Tatyana Kosterina

Personal information
- Full name: Tatyana Vladimirovna Kosterina
- Born: Tatyana Kosterina 17 July 1977 (age 48) Nizhny Novgorod, Russia

Sport
- Country: Germany
- Sport: Equestrian

Achievements and titles
- World finals: 2018 World Equestrian Games
- Personal best(s): 72.300% (GP) 73.961% (GPS) 73.895% (GPF)

= Tatyana Kosterina =

Russian equestrian

Tatyana Vladimirovna Kosterina (Татьяна Владимировна Костерина; born 17 July 1977) is a Russian dressage rider. She competed at the 2018 World Equestrian Games, multiple European Dressage Championships, and competed as part of the Russian dressage team at the delayed Tokyo 2020 Olympic Games.

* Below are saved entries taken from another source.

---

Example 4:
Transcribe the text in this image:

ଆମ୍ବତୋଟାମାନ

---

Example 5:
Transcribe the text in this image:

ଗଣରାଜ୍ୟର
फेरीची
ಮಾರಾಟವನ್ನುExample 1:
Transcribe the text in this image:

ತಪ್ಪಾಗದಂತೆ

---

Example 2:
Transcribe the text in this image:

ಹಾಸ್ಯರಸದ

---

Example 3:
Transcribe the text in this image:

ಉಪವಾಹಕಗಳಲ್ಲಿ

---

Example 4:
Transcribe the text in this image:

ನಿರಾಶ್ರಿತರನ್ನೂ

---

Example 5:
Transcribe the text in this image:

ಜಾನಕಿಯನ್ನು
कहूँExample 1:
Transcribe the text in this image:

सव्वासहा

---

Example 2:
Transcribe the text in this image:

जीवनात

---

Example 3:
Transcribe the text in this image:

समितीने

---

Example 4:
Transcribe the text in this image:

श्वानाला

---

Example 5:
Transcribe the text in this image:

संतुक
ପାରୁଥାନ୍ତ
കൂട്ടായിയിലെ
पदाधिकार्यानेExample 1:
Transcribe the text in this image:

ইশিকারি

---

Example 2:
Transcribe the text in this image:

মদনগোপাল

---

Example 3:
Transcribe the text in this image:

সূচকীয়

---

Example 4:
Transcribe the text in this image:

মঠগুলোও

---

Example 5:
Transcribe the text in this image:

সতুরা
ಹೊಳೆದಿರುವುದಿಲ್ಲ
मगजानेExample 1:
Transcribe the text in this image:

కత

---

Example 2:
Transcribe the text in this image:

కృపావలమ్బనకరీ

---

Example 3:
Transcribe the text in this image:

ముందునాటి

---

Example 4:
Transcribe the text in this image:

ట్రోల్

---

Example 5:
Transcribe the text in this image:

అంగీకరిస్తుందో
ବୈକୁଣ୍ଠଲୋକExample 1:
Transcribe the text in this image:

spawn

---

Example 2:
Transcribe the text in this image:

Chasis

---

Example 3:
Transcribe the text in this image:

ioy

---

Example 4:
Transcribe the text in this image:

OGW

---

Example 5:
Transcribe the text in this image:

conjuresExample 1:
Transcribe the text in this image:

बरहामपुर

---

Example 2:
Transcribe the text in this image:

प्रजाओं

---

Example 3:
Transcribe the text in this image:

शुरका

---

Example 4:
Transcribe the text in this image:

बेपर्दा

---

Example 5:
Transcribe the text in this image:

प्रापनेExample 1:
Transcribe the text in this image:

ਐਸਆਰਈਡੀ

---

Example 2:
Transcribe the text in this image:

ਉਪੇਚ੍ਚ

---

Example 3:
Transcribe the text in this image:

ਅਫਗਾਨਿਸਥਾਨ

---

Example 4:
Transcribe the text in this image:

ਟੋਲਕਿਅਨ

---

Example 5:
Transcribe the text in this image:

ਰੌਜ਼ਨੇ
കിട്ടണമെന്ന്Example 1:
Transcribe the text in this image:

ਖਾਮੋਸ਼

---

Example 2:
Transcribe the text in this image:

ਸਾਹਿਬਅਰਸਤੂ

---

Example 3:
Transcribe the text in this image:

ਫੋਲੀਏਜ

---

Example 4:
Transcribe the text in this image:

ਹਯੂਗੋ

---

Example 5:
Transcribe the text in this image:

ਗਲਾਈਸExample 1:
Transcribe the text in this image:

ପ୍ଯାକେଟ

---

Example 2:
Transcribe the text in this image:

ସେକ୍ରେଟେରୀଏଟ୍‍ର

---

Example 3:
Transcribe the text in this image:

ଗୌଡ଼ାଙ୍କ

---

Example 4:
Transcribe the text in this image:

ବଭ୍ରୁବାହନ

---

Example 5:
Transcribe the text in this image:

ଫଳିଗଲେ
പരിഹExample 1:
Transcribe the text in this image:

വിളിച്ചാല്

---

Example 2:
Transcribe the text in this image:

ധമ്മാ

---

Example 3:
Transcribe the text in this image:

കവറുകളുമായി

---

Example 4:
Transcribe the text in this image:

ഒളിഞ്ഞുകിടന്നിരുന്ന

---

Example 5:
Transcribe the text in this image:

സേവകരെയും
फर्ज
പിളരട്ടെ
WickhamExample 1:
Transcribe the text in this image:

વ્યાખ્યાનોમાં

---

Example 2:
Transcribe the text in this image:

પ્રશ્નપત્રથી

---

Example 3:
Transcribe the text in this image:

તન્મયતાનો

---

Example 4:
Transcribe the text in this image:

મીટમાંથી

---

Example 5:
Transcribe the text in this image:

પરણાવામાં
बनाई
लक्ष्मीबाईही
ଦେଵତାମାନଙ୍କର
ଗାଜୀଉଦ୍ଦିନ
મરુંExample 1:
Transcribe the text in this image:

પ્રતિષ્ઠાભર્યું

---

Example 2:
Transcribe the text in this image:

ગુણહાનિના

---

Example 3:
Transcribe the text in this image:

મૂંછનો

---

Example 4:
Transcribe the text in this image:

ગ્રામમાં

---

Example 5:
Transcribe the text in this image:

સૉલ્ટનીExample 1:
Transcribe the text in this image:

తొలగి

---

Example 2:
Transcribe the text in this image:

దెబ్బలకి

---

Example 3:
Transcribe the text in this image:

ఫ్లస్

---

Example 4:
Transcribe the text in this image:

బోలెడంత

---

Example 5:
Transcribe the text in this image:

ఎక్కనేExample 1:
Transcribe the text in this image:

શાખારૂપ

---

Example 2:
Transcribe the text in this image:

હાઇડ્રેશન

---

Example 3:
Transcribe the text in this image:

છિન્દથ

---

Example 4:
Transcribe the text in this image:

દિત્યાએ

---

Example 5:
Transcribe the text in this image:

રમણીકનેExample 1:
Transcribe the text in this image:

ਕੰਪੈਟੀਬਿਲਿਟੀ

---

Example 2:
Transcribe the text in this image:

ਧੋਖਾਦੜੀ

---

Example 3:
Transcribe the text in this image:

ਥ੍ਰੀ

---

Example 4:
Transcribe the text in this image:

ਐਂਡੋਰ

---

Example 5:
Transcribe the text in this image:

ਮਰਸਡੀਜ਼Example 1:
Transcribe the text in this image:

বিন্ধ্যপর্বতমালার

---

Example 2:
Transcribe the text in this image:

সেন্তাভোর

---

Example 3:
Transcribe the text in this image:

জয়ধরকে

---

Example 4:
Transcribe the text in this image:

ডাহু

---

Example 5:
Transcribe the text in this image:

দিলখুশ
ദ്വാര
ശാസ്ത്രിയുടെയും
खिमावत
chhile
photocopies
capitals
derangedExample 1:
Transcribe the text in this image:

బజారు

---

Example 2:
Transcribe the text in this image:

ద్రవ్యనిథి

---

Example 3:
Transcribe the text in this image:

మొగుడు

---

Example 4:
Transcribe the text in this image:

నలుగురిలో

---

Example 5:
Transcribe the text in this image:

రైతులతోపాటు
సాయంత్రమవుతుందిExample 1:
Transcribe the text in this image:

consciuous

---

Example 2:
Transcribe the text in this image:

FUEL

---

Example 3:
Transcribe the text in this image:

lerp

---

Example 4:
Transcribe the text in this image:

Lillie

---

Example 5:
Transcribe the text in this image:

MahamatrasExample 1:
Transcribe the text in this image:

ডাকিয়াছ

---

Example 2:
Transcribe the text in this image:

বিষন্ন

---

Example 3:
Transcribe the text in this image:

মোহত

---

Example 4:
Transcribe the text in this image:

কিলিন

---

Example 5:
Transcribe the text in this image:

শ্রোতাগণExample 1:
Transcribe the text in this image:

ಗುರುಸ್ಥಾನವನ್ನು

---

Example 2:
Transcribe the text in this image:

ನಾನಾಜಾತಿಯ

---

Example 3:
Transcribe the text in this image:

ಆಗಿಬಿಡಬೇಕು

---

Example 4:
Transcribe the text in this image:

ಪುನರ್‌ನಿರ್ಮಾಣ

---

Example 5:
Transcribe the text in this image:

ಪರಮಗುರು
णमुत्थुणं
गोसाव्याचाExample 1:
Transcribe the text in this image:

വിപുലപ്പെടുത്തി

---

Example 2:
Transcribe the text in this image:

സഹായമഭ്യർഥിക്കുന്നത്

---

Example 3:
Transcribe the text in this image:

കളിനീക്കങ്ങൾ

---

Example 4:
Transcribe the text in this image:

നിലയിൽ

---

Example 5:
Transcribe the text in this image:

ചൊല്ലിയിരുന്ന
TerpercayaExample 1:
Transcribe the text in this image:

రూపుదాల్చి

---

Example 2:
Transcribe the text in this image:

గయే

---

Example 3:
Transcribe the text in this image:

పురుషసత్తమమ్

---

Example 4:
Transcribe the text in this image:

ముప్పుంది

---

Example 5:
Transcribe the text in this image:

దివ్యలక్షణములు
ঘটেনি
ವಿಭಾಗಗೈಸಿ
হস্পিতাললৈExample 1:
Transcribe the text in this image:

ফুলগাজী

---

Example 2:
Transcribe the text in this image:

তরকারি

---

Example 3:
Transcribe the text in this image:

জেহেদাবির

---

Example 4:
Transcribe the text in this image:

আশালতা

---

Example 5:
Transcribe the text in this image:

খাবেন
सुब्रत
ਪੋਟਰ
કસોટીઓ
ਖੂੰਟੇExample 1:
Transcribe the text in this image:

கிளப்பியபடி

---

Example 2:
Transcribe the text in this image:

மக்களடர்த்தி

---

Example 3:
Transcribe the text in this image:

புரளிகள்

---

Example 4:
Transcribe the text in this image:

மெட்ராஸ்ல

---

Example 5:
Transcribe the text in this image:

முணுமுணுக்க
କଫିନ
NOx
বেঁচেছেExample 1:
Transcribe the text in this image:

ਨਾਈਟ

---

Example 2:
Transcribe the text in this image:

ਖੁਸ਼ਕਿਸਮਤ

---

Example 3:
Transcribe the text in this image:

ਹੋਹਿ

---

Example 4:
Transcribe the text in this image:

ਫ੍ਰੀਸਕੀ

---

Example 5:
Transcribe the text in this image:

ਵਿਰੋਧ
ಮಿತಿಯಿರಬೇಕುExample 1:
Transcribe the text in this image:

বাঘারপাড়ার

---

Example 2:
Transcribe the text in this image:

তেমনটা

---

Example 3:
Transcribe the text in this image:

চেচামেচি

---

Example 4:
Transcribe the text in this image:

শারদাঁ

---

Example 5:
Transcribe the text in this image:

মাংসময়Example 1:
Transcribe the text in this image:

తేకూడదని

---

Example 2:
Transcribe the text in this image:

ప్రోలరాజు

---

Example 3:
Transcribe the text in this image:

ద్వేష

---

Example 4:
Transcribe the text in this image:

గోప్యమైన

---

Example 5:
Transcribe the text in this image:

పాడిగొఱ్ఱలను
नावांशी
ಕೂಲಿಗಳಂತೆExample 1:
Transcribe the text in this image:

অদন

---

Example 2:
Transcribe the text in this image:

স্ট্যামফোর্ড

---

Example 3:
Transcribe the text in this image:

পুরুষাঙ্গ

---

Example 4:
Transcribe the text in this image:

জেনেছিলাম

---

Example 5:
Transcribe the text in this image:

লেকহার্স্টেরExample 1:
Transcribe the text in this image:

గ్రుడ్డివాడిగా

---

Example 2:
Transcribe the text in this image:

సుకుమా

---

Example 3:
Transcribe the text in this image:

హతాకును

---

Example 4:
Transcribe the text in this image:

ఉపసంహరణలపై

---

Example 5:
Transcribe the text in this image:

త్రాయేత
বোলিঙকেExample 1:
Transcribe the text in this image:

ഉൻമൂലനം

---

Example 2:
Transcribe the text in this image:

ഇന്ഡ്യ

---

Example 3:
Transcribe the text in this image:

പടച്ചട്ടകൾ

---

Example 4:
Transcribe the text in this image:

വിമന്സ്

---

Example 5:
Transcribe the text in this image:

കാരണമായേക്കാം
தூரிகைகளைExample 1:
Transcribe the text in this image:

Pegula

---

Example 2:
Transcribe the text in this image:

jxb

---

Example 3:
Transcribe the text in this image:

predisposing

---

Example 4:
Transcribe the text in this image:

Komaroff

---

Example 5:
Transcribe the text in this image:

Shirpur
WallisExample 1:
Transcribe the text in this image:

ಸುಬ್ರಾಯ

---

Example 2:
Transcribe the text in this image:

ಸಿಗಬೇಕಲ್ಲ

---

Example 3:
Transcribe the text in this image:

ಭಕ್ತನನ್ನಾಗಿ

Kosterina made her championships debut at the 2017 European Championships in Gothenburg, Sweden, where she placed 18th individually aboard Diavolessa and was the highest ranked Russian athlete. She went on to compete with Diavolessa at the 2018 World Equestrian Games and the 2019 European Championships, where she finished 35th and 33rd individually, respectively. Her highest team placing came at the 2019 Europeans, when the Russian team finished 9th.

Her best individual placement was at the 2017 CDI Hamburg Dressage Derby Grand Prix, where she won with a score of 72.300% on the Hanoverian mare Diavolessa vA.

Kosterina has been living and training in Germany since 2007. In May 2025, she acquired German citizenship in addition to her Russian citizenship, and as of July 2025, her sporting nationality is also German.